Tentu saja Indonesia terpukul dengan kebijakan baru Uni Eropa dengan memberlakukan Undang Undang (UU) Antideforestasi atau European Union Deforestation Regulation (EUDR) sejak Mei 2023 lalu tersebut. Produk-produk pertanian dan perkebunan khususnya kelapa sawit terkena dampak langsung dari kebijakan tersebut.
Kebijakan Uni Eropa tersebut intinya melarang ekspor minyak sawit asal Indonesia beralasan, minyak sawit Indonesia berasal dari deforestasi alias penggundulan hutan. Inilah salah satu tantangan besar yang dihadapi karena kebutuhan avtur sebagai bahan bakar pesawat yang terus meningkat. Seperti diketahui, sejumlah negara di Uni Eropa menanam bunga matahari dan kanola sebagai bahan utama pembuatan minyak goreng.
Ada aroma persaingan antara bunga matahari dan sawit?
Karena jika dibandingkan dengan minyak matahari, faktanya minyak sawit lebih ramah dari sisi lingkungan. Pertama karena pohon sawit bisa bertahan hidup selama 25 tahun, bahkan 30 tahun. Selama itu, sawit tetap menjadi pohon, meski homogen. Sebaliknya, bunga matahari, setiap enam bulan harus dipanen. Saat itu tanaman bunga matahari atau kanola harus ditebang habis dan ditanam ulang.

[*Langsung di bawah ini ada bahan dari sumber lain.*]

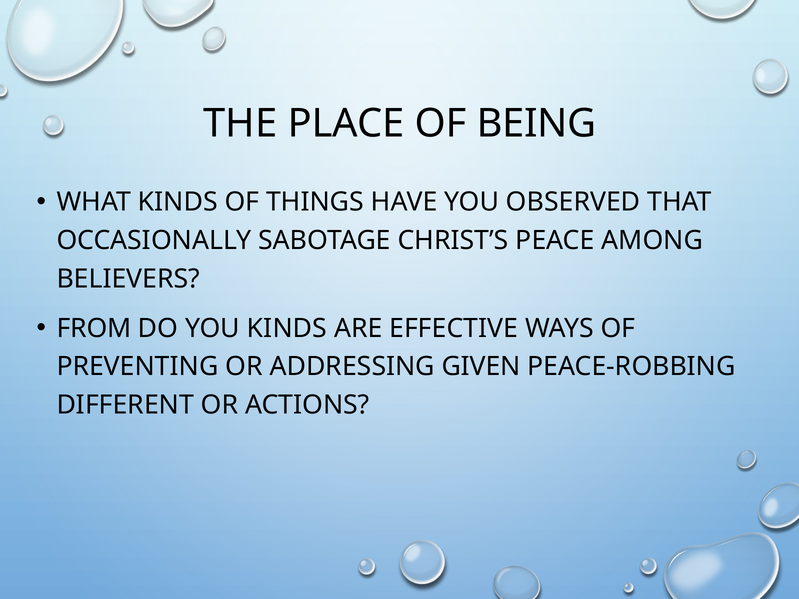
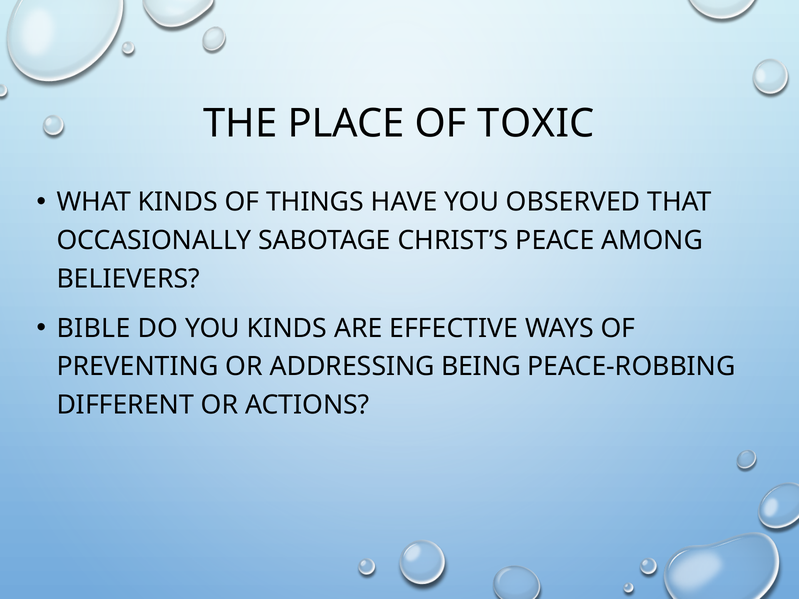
BEING: BEING -> TOXIC
FROM: FROM -> BIBLE
GIVEN: GIVEN -> BEING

Persaingan antara sawit dan bunga matahari juga terjadi untuk produktivitas dan produksi. Sebab satu hektare pohon sawit setara dengan 10 hektare tanaman bunga matahari. Jadi sesungguhnya, minyak bunga matahari dan kanola tidak mungkin bersaing dengan minyak sawit.
Namun Pemerintah Indonesia menegaskan perkebunan sawit masih mengacu pada kaidah-kaidah lingkungan. Salah satunya, sawit tidak ditanam di kawasan hutan, tapi kawasan nonkehutanan, yakni areal penggunaan lainnya (APL). Ditengarai ada keterlibatan organisasi di dalam negeri yang memberikan data dan informasi pelnaggaran pemnafaatan lahan hutan ke Uni Eropa.
Produksi crude palm oil (CPO) Indonesia mencapai 55 juta ton per tahun. Sebesar 20 juta ton digunakan untuk keperluan dalam negeri sebagai bahan baku minyak goreng dan biodiesel. Sisanya diekspor.
Perkebunan kelapa sawit menyumbang 30 persen dari target penurunan emisi sebesar 42 juta ton CO2 di Kaltim. Perkebunan sawit di Kaltim hingga saat ini pun mengklaim masih berkomitmen menjaga kurang lebih dari 600.000 hektare lahan dengan nilai konservasi tinggi dengan beragam habitat di tengah lebatnya hutan alam.
Tidak heran Pemerintahan Daerah Kaltim telah menerima pembayaran kompensasi dana karbon dari Bank Dunia atau World Bank sebesar USD 20,9 juta atau setara Rp300 miliar. Dana ini dikelola melalui Badan Pengelola Dana Lingkungan Hidup (BPDLH) Kementerian Keuangan dan pada tahun 2022 lalu, Kaltim telah menerima distribusi transfer sebesar Rp 69 miliar. Pembayaran dana kompensasi karbon ini pun telah dilalui melalui proses verifikasi dan validasi yang sangat ketat dari World Bank.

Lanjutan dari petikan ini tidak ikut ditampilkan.